Motion Planning for the Robotic Fiber Positioners of the Large Sky Area Multiobject Fiber Spectrocopy Telescope

Abstract

The Large Sky Area Multi-Object Fiber Spectroscopy Telescope (LAMOST) is one of the most effective multiobject spectroscopic instruments. Its survey efficiency is guaranteed by simultaneously positioning multiple fibers via 4000 robotic fiber positioners (RFPs). With the further updates to LAMOST, the new-generation RFPs will be smaller, and the number of RFPs will increase to 5000. The RFPs are densely packed with shared working space. Thus, they may collide with each other, leading to them damaged and reducing the survey speed. In this study, we propose a new motion planning algorithm that prevents the collision of RFPs. To simplify the collision avoidance problem, we transform the motion planning process from a dynamic one into a static one by selecting one of the RFPs in each collision pair as the waiting robot.

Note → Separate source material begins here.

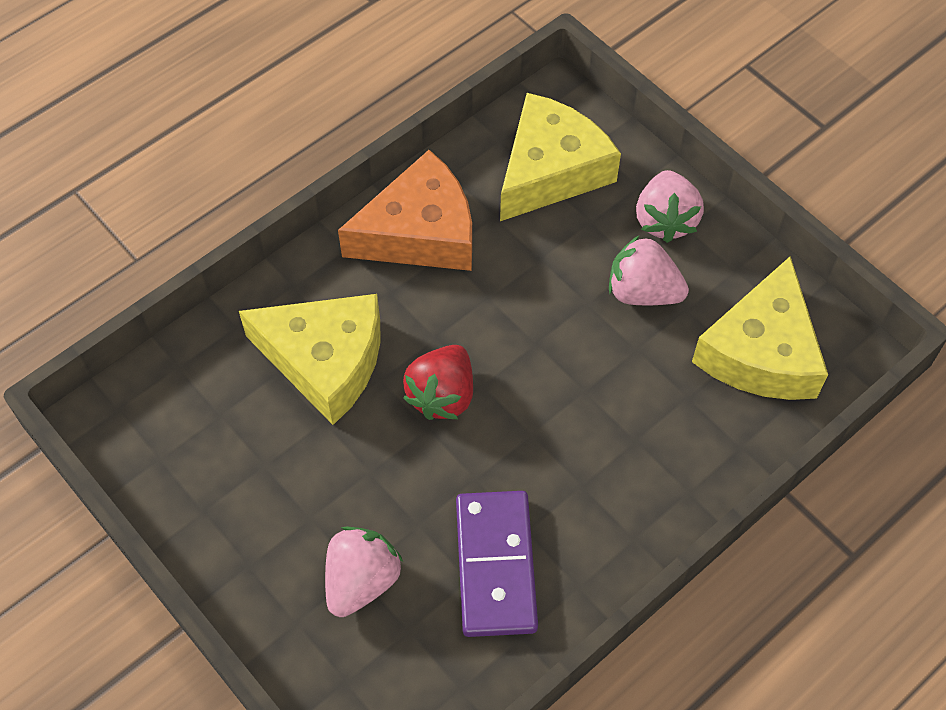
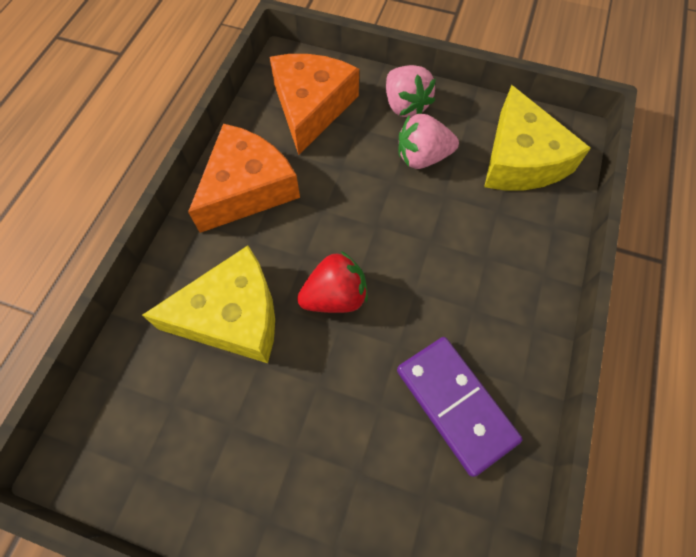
camera: 30 degrees left, 5 degrees up
pink strawberry [325,526,403,617] -> none
red strawberry [403,345,473,420] -> red strawberry turned 105 degrees counterclockwise [297,251,368,313]
yellow cheese [500,93,621,221] -> orange cheese [270,54,359,155]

Accordingly, we design a method for choosing the waiting robot, and use a rapidly exploring random tree to plan a collision-free path for the waiting robot. However, there may be blocks between the waiting robots and their neighbors. Therefore, we also design methods to resolve these blocks. Simulations suggest that the proposed algorithm can prevent 98.4% of the collisions. About 99.9% of the positioners can reach their targets without collisions. Although developed for LAMOST, we believe that our algorithm can also be used for other instruments with equal-arm theta-phi positioners, such as the Dark Energy Spectroscopic Instrument.